LANFRANCO, Giovanni
Pittore, nato a Parma il 26 gennaio 1582, morto in Roma il 30 novembre 1647. Fu allievo dei Carracci, soprattutto d'Annibale, con il quale lavorò a Roma. Morto il maestro (1609), tornò a Bologna e vi dipinse quadri sacri per alcune chiese o per quelle di Piacenza. Ritornato a Roma verso il 1612, vi rimase fino al 1631, occupato da molte commissioni: la pala di S. Giuseppe a Capo le Case, la decorazione della Cappella Bongiovanni (S. Agostino, 1616); i fregi della Sala Paolina eseguiti nel Quirinale con il Saraceni e il Tassi. Fra questi e altri dipinti decorativi emerge la cupola di S. Andrea della Valle iniziata nel 1621. L'attività romana del L. terminò con le Scene della Passione in S. Giovanni dei Fiorentini (cappella Sacchetti) e con gli affreschi di S. Pietro (cappella del Crocifisso). Fra il 1633 e il '34, il L. si trasferì a Napoli, dove compì lavori di singolare grandiosità, tra cui gli affreschi della Certosa di S. Martino, quelli con il Martirio degli apostoli nella chiesa omonima e la cupola di S. Gennaro nel duomo, ricominciata dopo la morte del Domenichino (1641). Nel 1646 il L. passò di nuovo a Roma e vi intraprese la Gloria del Paradiso nell'abside di S. Carlo a' Catinari finita nel 1647. Noti e clamorosi furono i suoi contrasti con il Domenichino e il Guercino, ma le ambizioni dell'uomo giovarono al franco ingegno dell'artista. Con la facilità di contrastare le masse e con la potenza drammatica delle azioni si fa spesso perdonare i riflessi troppo correggeschi e una certa ostentazione d'originalità. Gli si diede colpa di plagi anche insussistenti, ma benché le sue folle aeree manchino spesso di coesione e richiamino senza scrupoli forme e movimenti altrui, egli si distingue per magico colorismo e per potenza di contrasti. Ebbe il fasto dell'epoca e s'impose nella pittura dell'Italia centrale e meridionale, che cominciò ad allargare i suoi modi compositivi e a intendere le più energiche leggi del chiaroscuro. La sua concitazione esteriore non si può confondere con il genio dinamico e con la passione del Bernini, ma giovò al rigoglio del barocco.

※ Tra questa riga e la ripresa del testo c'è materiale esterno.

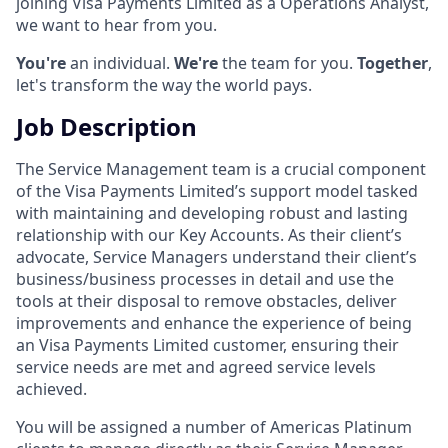
joining Visa Payments Limited as a Operations Analyst,
we want to hear from you.
You're
an individual.
We're
the team for you.
Together
,
let's transform the way the world pays.
Job Description
The Service Management team is a crucial component
of the Visa Payments Limited’s support model tasked
with maintaining and developing robust and lasting
relationship with our Key Accounts. As their client’s
advocate, Service Managers understand their client’s
business/business processes in detail and use the
tools at their disposal to remove obstacles, deliver
improvements and enhance the experience of being
an Visa Payments Limited customer, ensuring their
service needs are met and agreed service levels
achieved.
You will be assigned a number of Americas Platinum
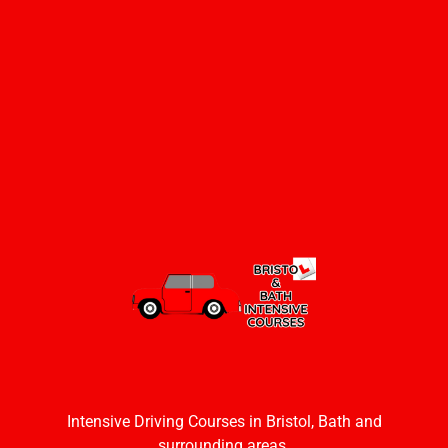
Intensive Driving Courses in Bristol, Bath and
surrounding areas.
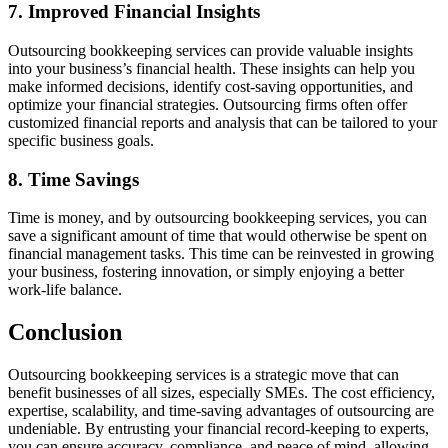
7. Improved Financial Insights
Outsourcing bookkeeping services can provide valuable insights
into your business’s financial health. These insights can help you
make informed decisions, identify cost-saving opportunities, and
optimize your financial strategies. Outsourcing firms often offer
customized financial reports and analysis that can be tailored to your
specific business goals.
8. Time Savings
Time is money, and by outsourcing bookkeeping services, you can
save a significant amount of time that would otherwise be spent on
financial management tasks. This time can be reinvested in growing
your business, fostering innovation, or simply enjoying a better
work-life balance.
Conclusion
Outsourcing bookkeeping services is a strategic move that can
benefit businesses of all sizes, especially SMEs. The cost efficiency,
expertise, scalability, and time-saving advantages of outsourcing are
undeniable. By entrusting your financial record-keeping to experts,
you can ensure accuracy, compliance, and peace of mind, allowing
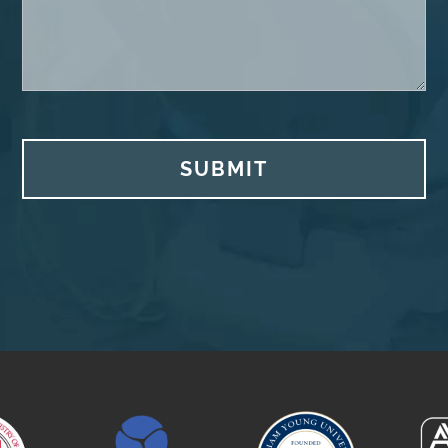
SUBMIT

Bibl.: H. Voss, in Thieme-Becker, Künstler-Lexikon, XXII, Lipsia 1928 (con la bibliografia precedente); N. Pevsner-O. Grautoff, Barockmalerei in den romanischen Ländern, Wildpark-Postdam 1928, pp. 161-63; A. De Rinaldis, La pittura del Seicento nell'Italia meridionale, Monaco e Firenze 1929, passim; D. Cavaliere, G. L. a Parma, in Aurea Parma, XV (1931), pp. 218-923; id., Il pittore G. L. a Piacenza, in Boll. stor. piacentino, XXVII (1932), pagine 3-9.